What you will do
Transcribe each line of the records below exactly, excluding any embedded images.

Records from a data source
== Segment start ==

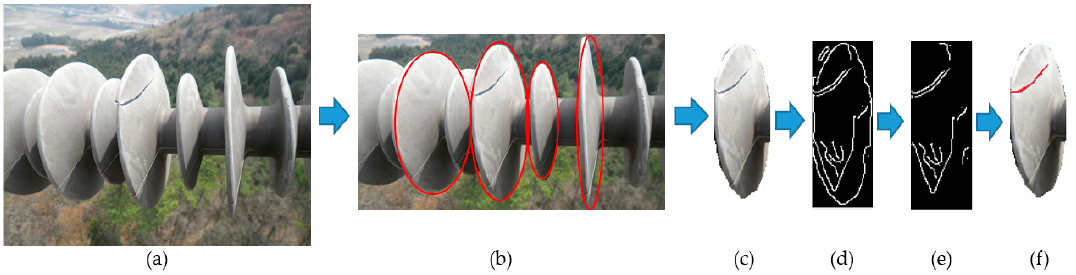
Figure 12. The process of splits detection in polymer insulator. ( a ) The input image, ( b ) ellipse detection result, ( c ) one of the segmented cap, ( d ) edge map, ( e ) edge map after boundary removal, and ( f ) splits detection result.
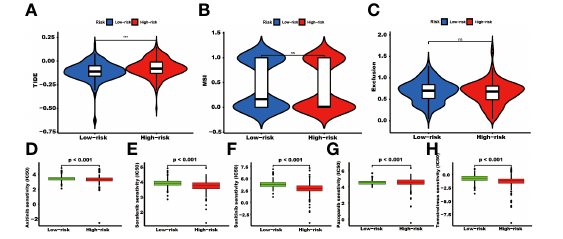
FIGURE 8 The TIDE score and targeted agents ’ treatment sensitivity. Tumor tissues in the high TRGs risk group present the high TIDE score (A) , and the MSI and Expulsion score has no signi fi cant difference in these two groups (*** represents p<0.001, ns represents no signi fi cant difference). (B, C) . The treatment response of targeted agents, axitinib (D) , sorafenib (E) , sunitinib (F) , pazopanib (G) , and temsirolimus (H)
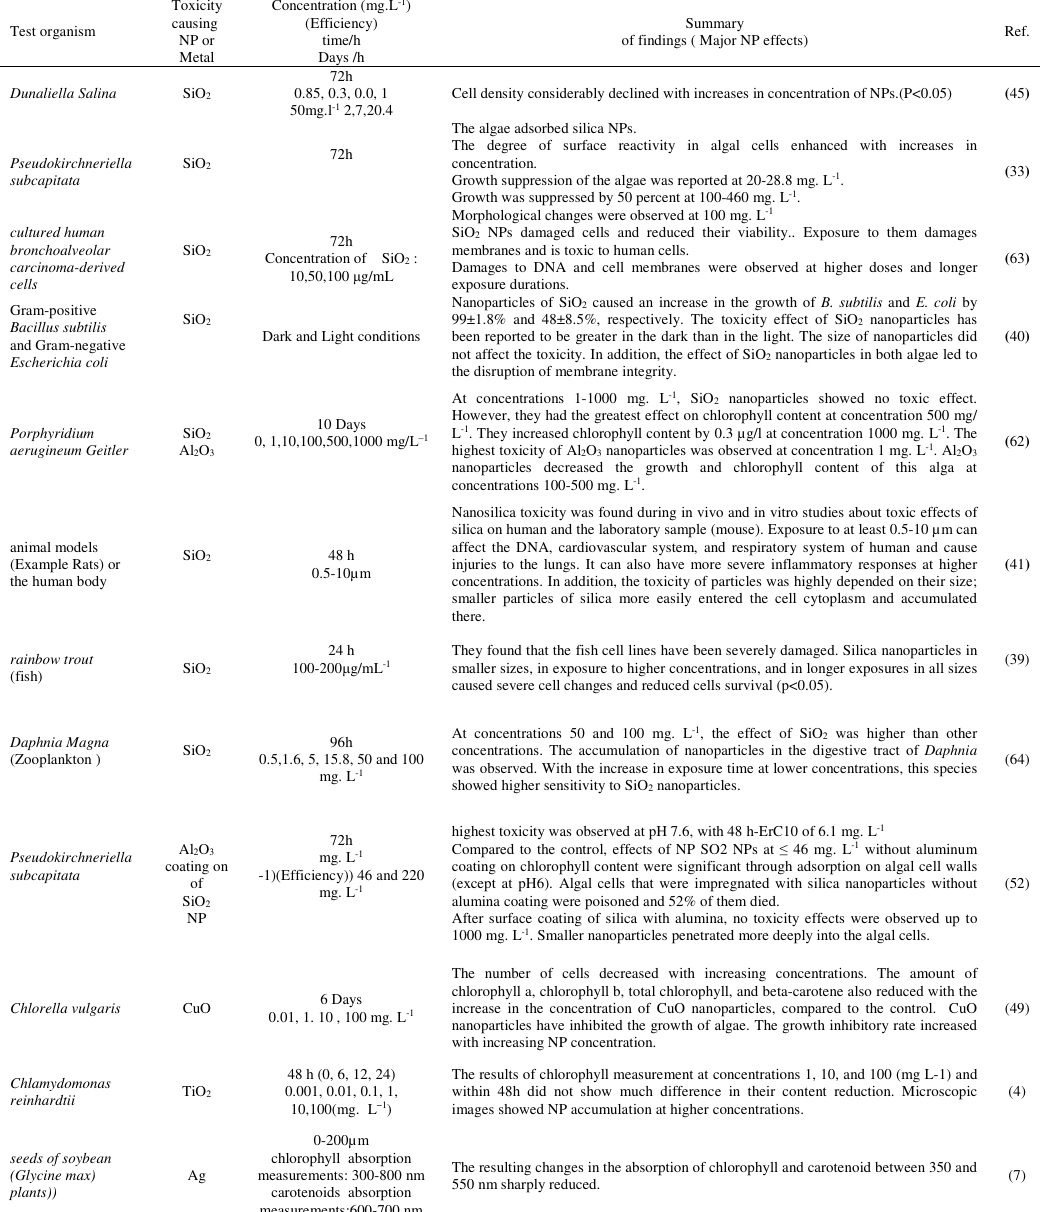
on different organisms different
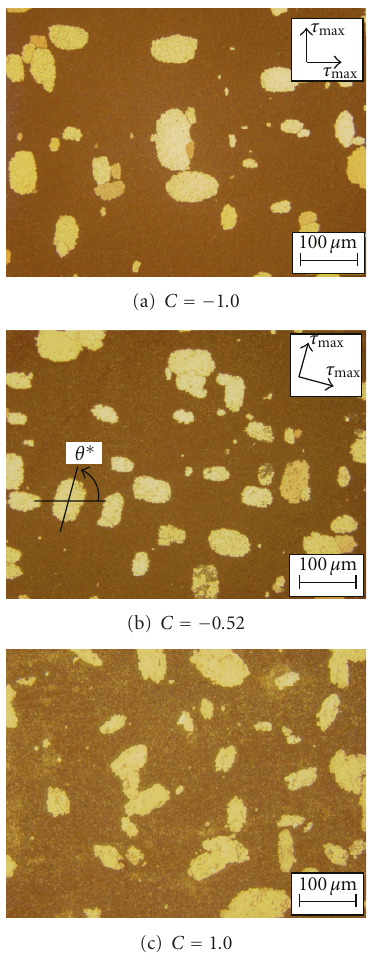
Figure 8: Grown grains occurred at the copper foil.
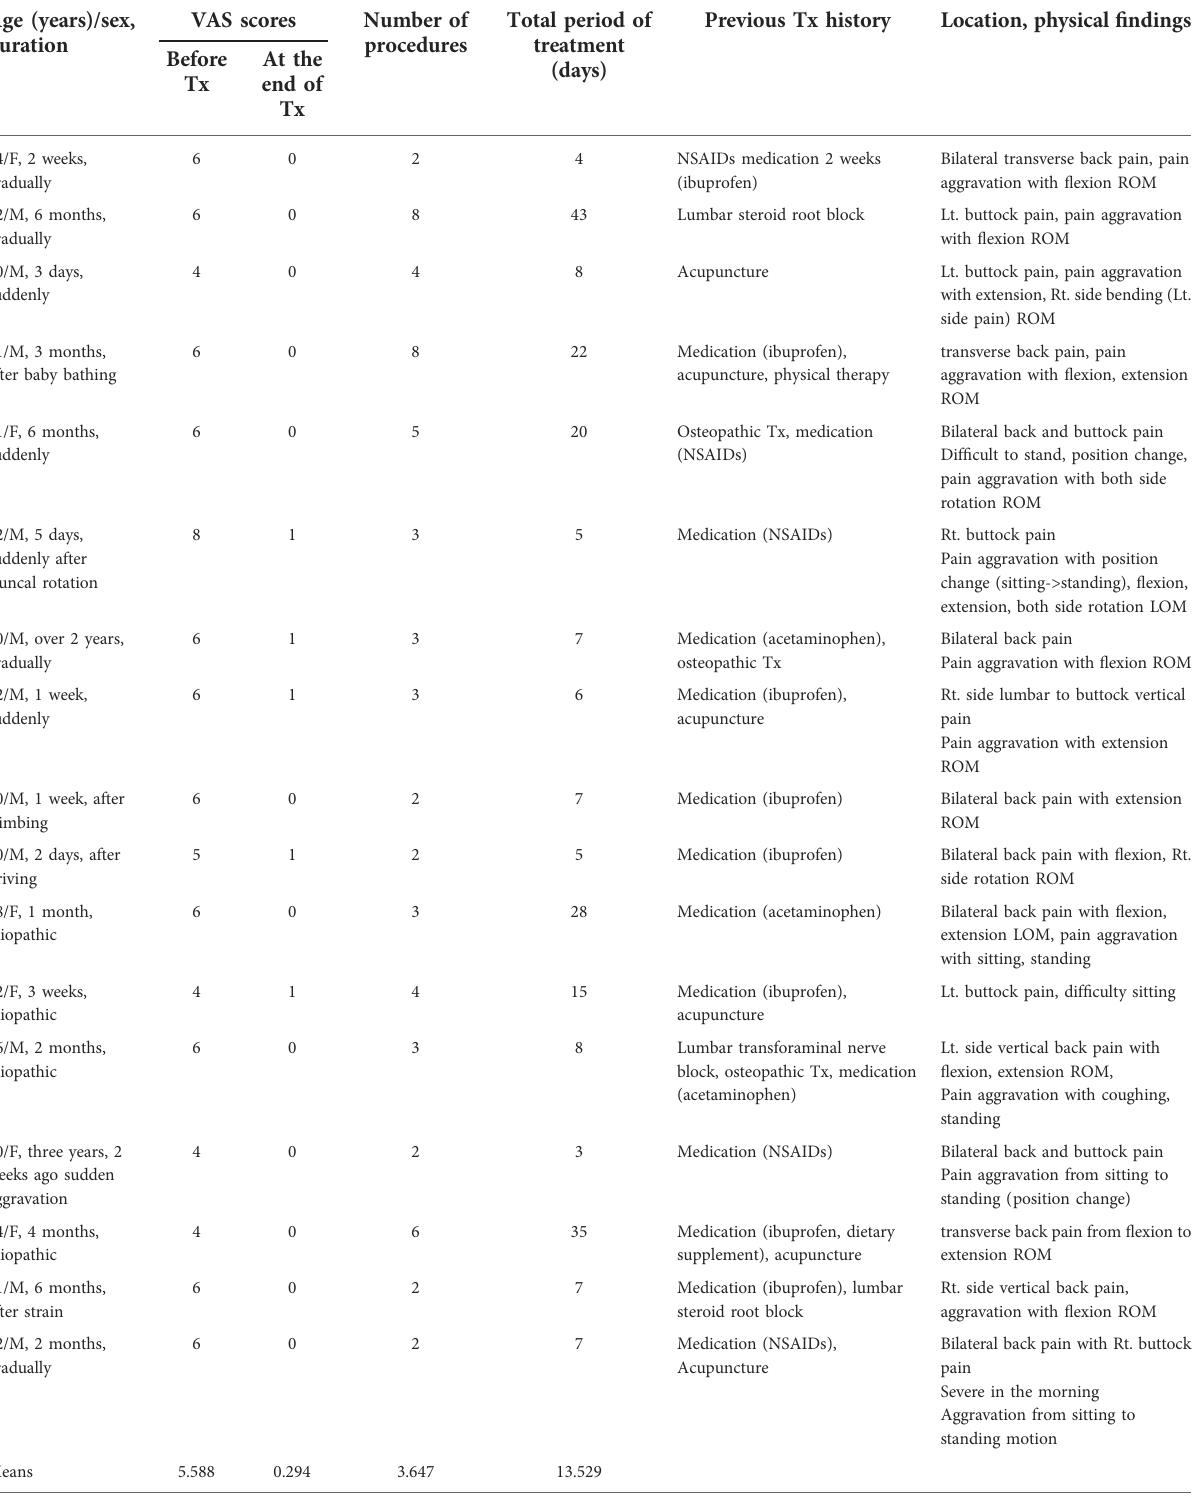
TABLE 1 Demographic data of patients, visual analog scale scores, and clinical fi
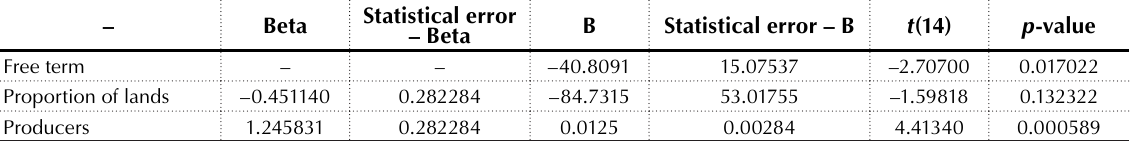
Table 4. Regression results for the dependent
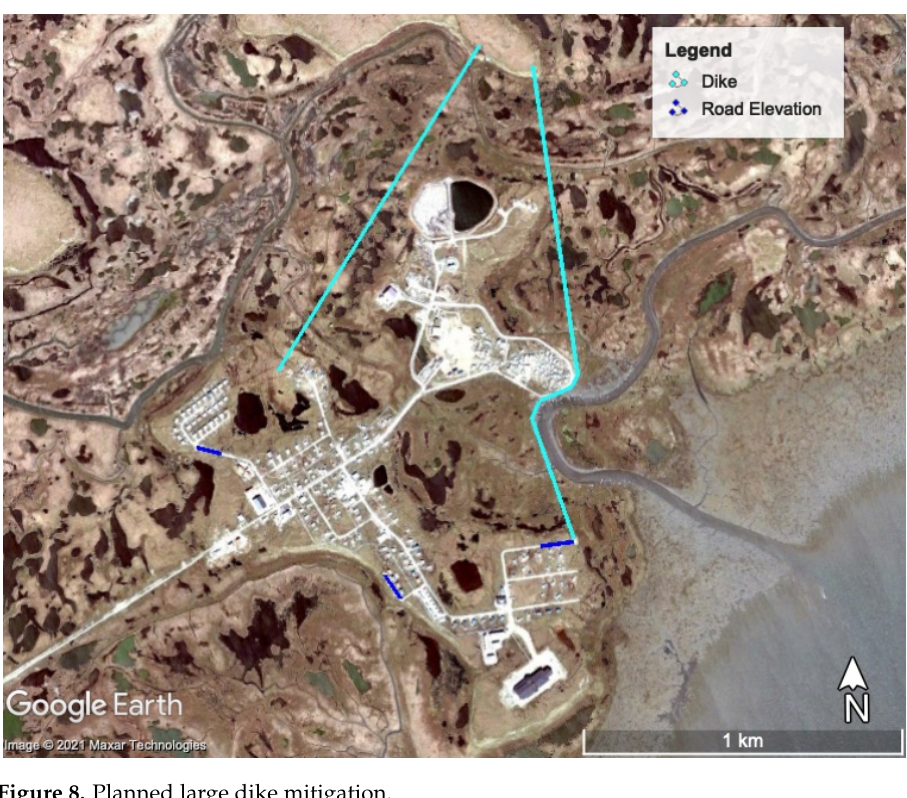
Figure 7. Model points used to estimate the roadside dike height.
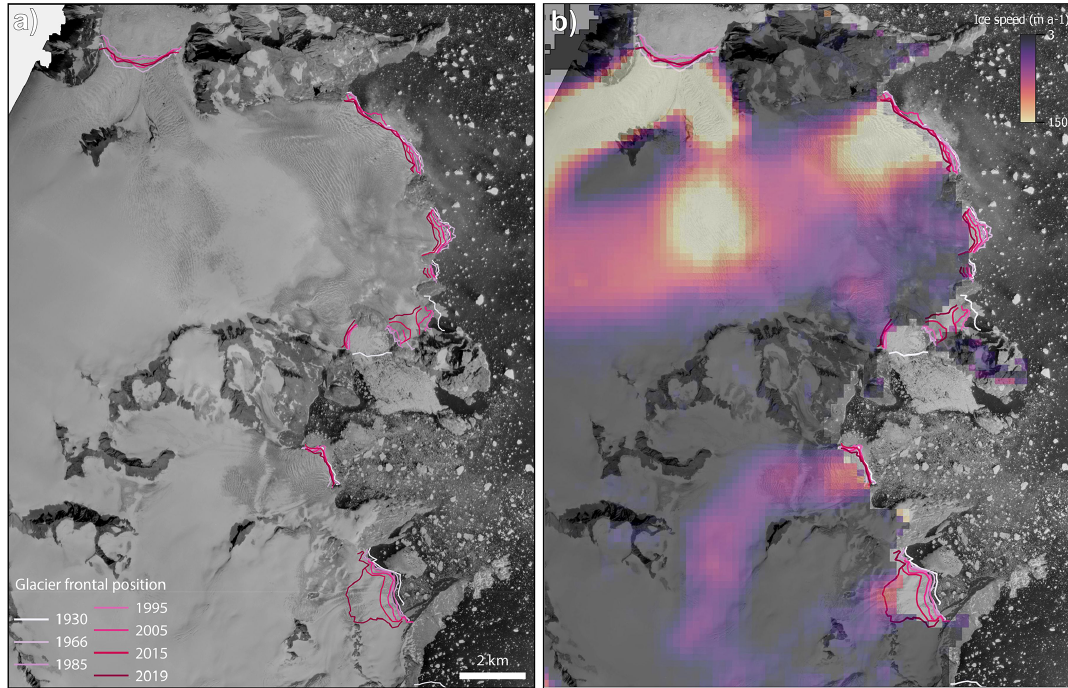
Figure 8. Position of glacier margins in part of the upper northern region (see Fig. 1). (a) Frontal positions are shown for the years 1930, 1966, 1985, 1995, 2005, 2015, and 2019. for glaciers 8, 9 and 10 as shown in Fig. 1a. (b) Frontal positions are again shown, but with colouration indicating ice velocity as well. Ice velocities derived from Joughin et al. (2010) and the background is the 1980s mosaic.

== Segment end ==

Task answer
Figure 12. The process of splits detection in polymer insulator. ( a ) The input image, ( b ) ellipse detection result, ( c ) one of the segmented cap, ( d ) edge map, ( e ) edge map after boundary removal, and ( f ) splits detection result.
FIGURE 8 The TIDE score and targeted agents ’ treatment sensitivity. Tumor tissues in the high TRGs risk group present the high TIDE score (A) , and the MSI and Expulsion score has no signi fi cant difference in these two groups (*** represents p<0.001, ns represents no signi fi cant difference). (B, C) . The treatment response of targeted agents, axitinib (D) , sorafenib (E) , sunitinib (F) , pazopanib (G) , and temsirolimus (H)
on different organisms different
Figure 8: Grown grains occurred at the copper foil.
TABLE 1 Demographic data of patients, visual analog scale scores, and clinical fi
Table 4. Regression results for the dependent
Figure 7. Model points used to estimate the roadside dike height.
Figure 8. Position of glacier margins in part of the upper northern region (see Fig. 1). (a) Frontal positions are shown for the years 1930, 1966, 1985, 1995, 2005, 2015, and 2019. for glaciers 8, 9 and 10 as shown in Fig. 1a. (b) Frontal positions are again shown, but with colouration indicating ice velocity as well. Ice velocities derived from Joughin et al. (2010) and the background is the 1980s mosaic.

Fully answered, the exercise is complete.